* Task to complete
Nothing but the records, copied exactly and stripped of pictures, should be in the answer.

Records for the task Start Marker

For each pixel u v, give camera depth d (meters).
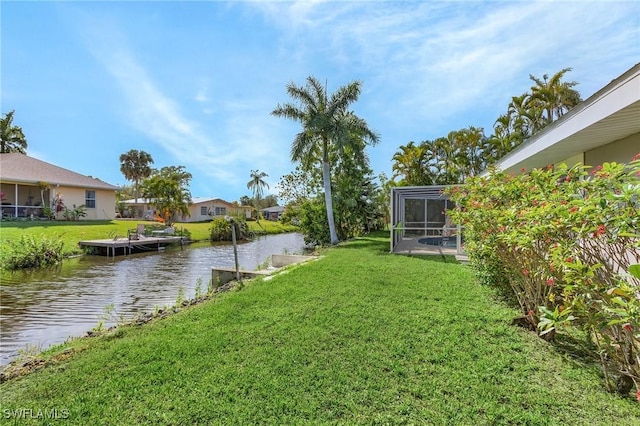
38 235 14.98
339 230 18.33
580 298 2.56
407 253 10.55
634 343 2.37
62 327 5.80
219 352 3.37
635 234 2.11
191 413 2.39
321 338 3.62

Records for the task End Marker

* Written response
For each pixel u v, give camera depth d (meters).
38 235 14.98
339 230 18.33
580 298 2.56
407 253 10.55
634 343 2.37
62 327 5.80
219 352 3.37
635 234 2.11
191 413 2.39
321 338 3.62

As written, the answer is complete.